Question

$$\begin{gathered} 6\left(ax+by\right)=3a+2b, \\ 6\left(bx-ay\right)=3b-2a. \end{gathered}$$

Answer 1

The given equations are:
6(ax + by) = 3a + 2b
⇒ 6ax + 6by = 3a + 2b ...............(i)

and 6(bx − ay) = 3b − 2a
⇒ 6bx − 6ay = 3b − 2a ...................(ii)

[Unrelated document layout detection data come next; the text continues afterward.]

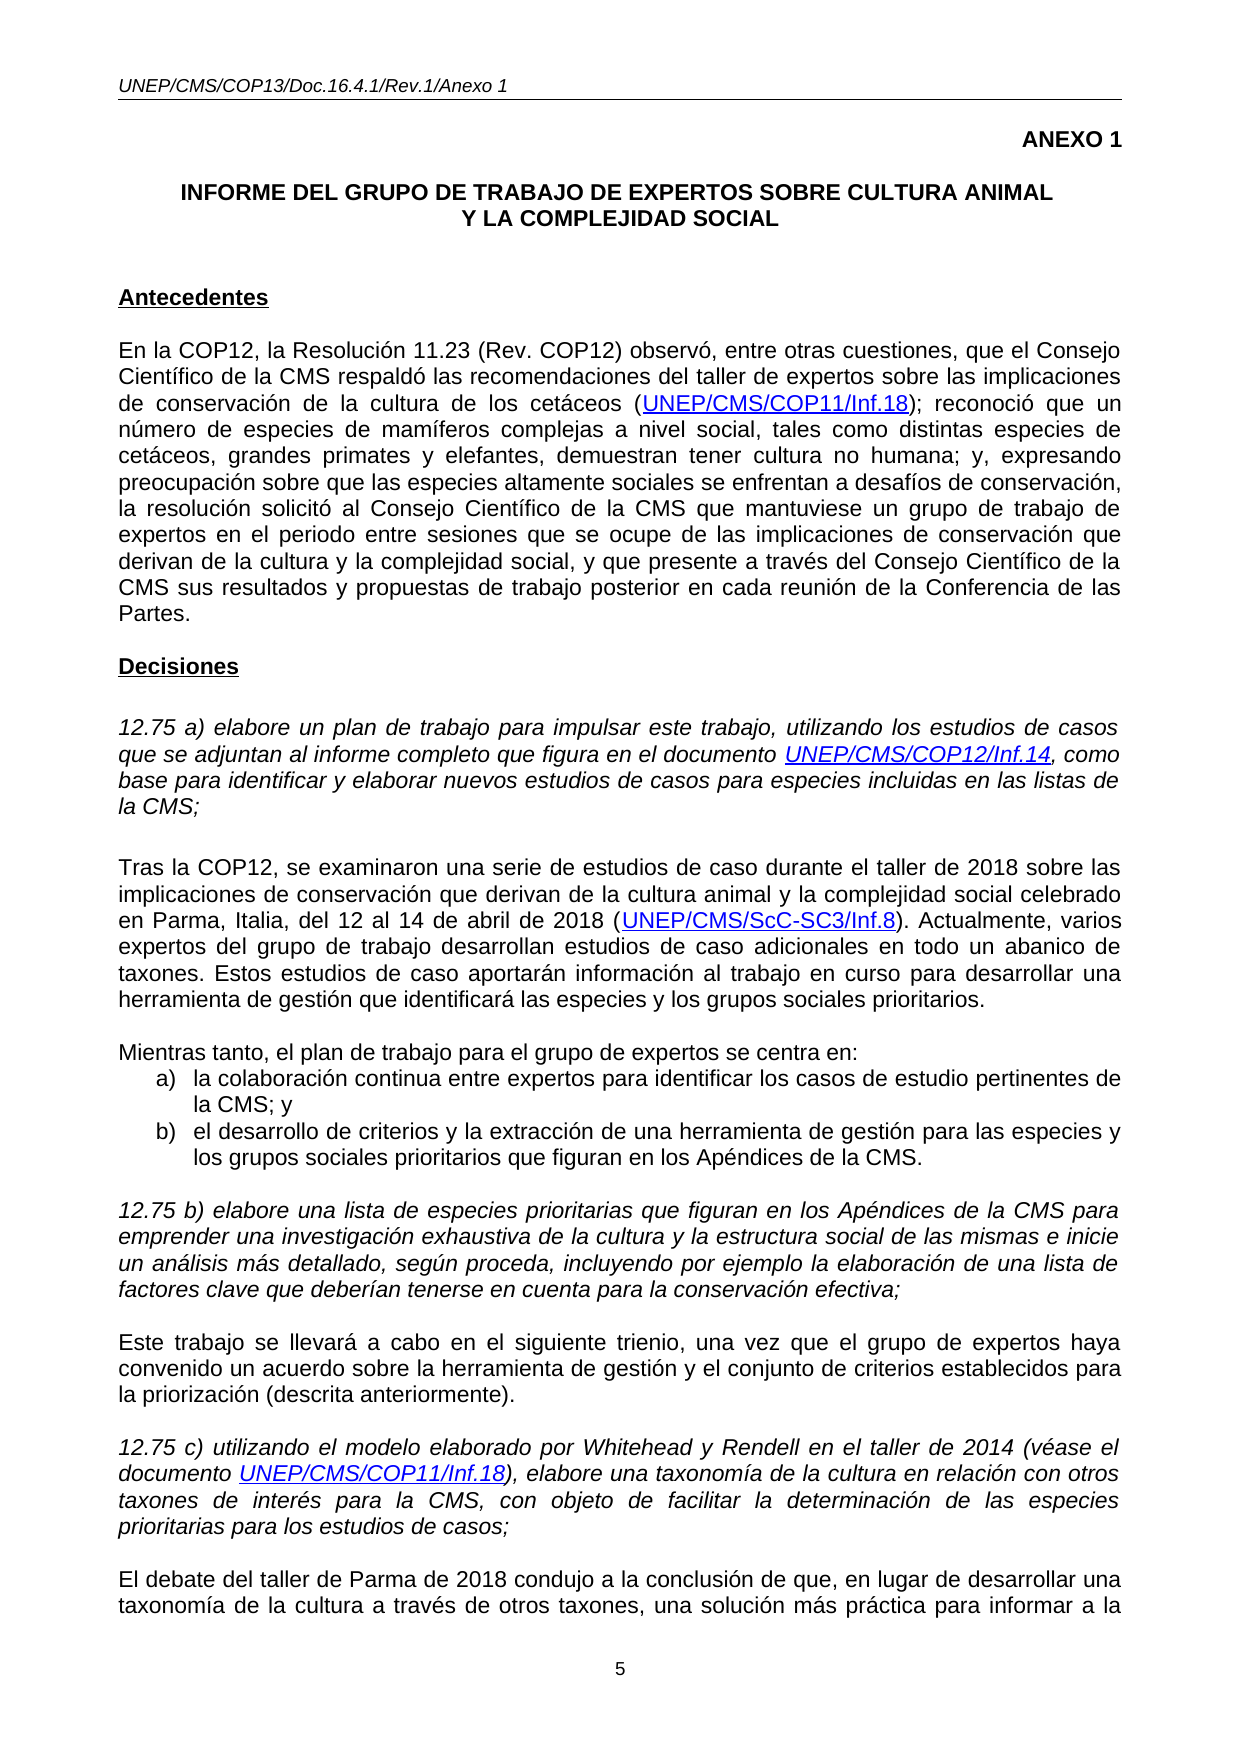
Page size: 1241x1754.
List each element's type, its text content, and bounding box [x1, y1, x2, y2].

list el desarrollo de criterios y la extracción de una herramienta de gestión para las especies y los grupos sociales prioritarios que figuran en los Apéndices de la CMS. [156, 1118, 1122, 1171]
text Tras la COP12, se examinaron una serie de estudios de caso durante el taller de 2018 sobre las implicaciones de conservación que derivan de la cultura animal y la complejidad social celebrado en Parma, Italia, del 12 al 14 de abril de 2018 (UNEP/CMS/ScC-SC3/Inf.8). Actualmente, varios expertos del grupo de trabajo desarrollan estudios de caso adicionales en todo un abanico de taxones. Estos estudios de caso aportarán información al trabajo en curso para desarrollar una herramienta de gestión que identificará las especies y los grupos sociales prioritarios. [118, 854, 1122, 1012]
text Anexo 1 [118, 126, 1122, 152]
list la colaboración continua entre expertos para identificar los casos de estudio pertinentes de la CMS; y [156, 1065, 1122, 1118]
text 12.75 a) elabore un plan de trabajo para impulsar este trabajo, utilizando los estudios de casos que se adjuntan al informe completo que figura en el documento UNEP/CMS/COP12/Inf.14, como base para identificar y elaborar nuevos estudios de casos para especies incluidas en las listas de la CMS; [118, 714, 1122, 819]
text Mientras tanto, el plan de trabajo para el grupo de expertos se centra en: [118, 1039, 1122, 1065]
text INFORME DEL GRUPO DE TRABAJO DE EXPERTOS SOBRE CULTURA ANIMAL Y LA COMPLEJIDAD SOCIAL [118, 179, 1122, 231]
text Este trabajo se llevará a cabo en el siguiente trienio, una vez que el grupo de expertos haya convenido un acuerdo sobre la herramienta de gestión y el conjunto de criterios establecidos para la priorización (descrita anteriormente). [118, 1329, 1122, 1408]
text Decisiones [118, 653, 1122, 679]
text En la COP12, la Resolución 11.23 (Rev. COP12) observó, entre otras cuestiones, que el Consejo Científico de la CMS respaldó las recomendaciones del taller de expertos sobre las implicaciones de conservación de la cultura de los cetáceos (UNEP/CMS/COP11/Inf.18); reconoció que un número de especies de mamíferos complejas a nivel social, tales como distintas especies de cetáceos, grandes primates y elefantes, demuestran tener cultura no humana; y, expresando preocupación sobre que las especies altamente sociales se enfrentan a desafíos de conservación, la resolución solicitó al Consejo Científico de la CMS que mantuviese un grupo de trabajo de expertos en el periodo entre sesiones que se ocupe de las implicaciones de conservación que derivan de la cultura y la complejidad social, y que presente a través del Consejo Científico de la CMS sus resultados y propuestas de trabajo posterior en cada reunión de la Conferencia de las Partes. [118, 337, 1122, 627]
text Antecedentes [118, 284, 1122, 311]
text 12.75 c) utilizando el modelo elaborado por Whitehead y Rendell en el taller de 2014 (véase el documento UNEP/CMS/COP11/Inf.18), elabore una taxonomía de la cultura en relación con otros taxones de interés para la CMS, con objeto de facilitar la determinación de las especies prioritarias para los estudios de casos; [118, 1434, 1122, 1539]
text 12.75 b) elabore una lista de especies prioritarias que figuran en los Apéndices de la CMS para emprender una investigación exhaustiva de la cultura y la estructura social de las mismas e inicie un análisis más detallado, según proceda, incluyendo por ejemplo la elaboración de una lista de factores clave que deberían tenerse en cuenta para la conservación efectiva; [118, 1197, 1122, 1302]
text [118, 1566, 1122, 1618]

On multiplying (i) by a and (ii) by b, we get:
6a²x + 6aby = 3a² + 2ab ................(iii)
6b²x − 6aby = 3b² − 2ab ....................(iv)

On adding (iii) and (iv), we get:
6(a² + b²)x = 3(a² + b²)
$\Rightarrow x=\frac{3\left(a^2+b^2\right)}{6\left(a^2+b^2\right)}=\frac{1}{2}$

On substituting $x=\frac{1}{2}$ in (i), we get:
$6a\times \frac{1}{2}+6by=3a+2b$
⇒ 3a + 6by = 3a + 2b
⇒ 6by = 2b
⇒ y = $\frac{2b}{6b}=\frac{1}{3}$
Hence, the required solution is $x=\frac{1}{2}$ and $y=\frac{1}{3}$.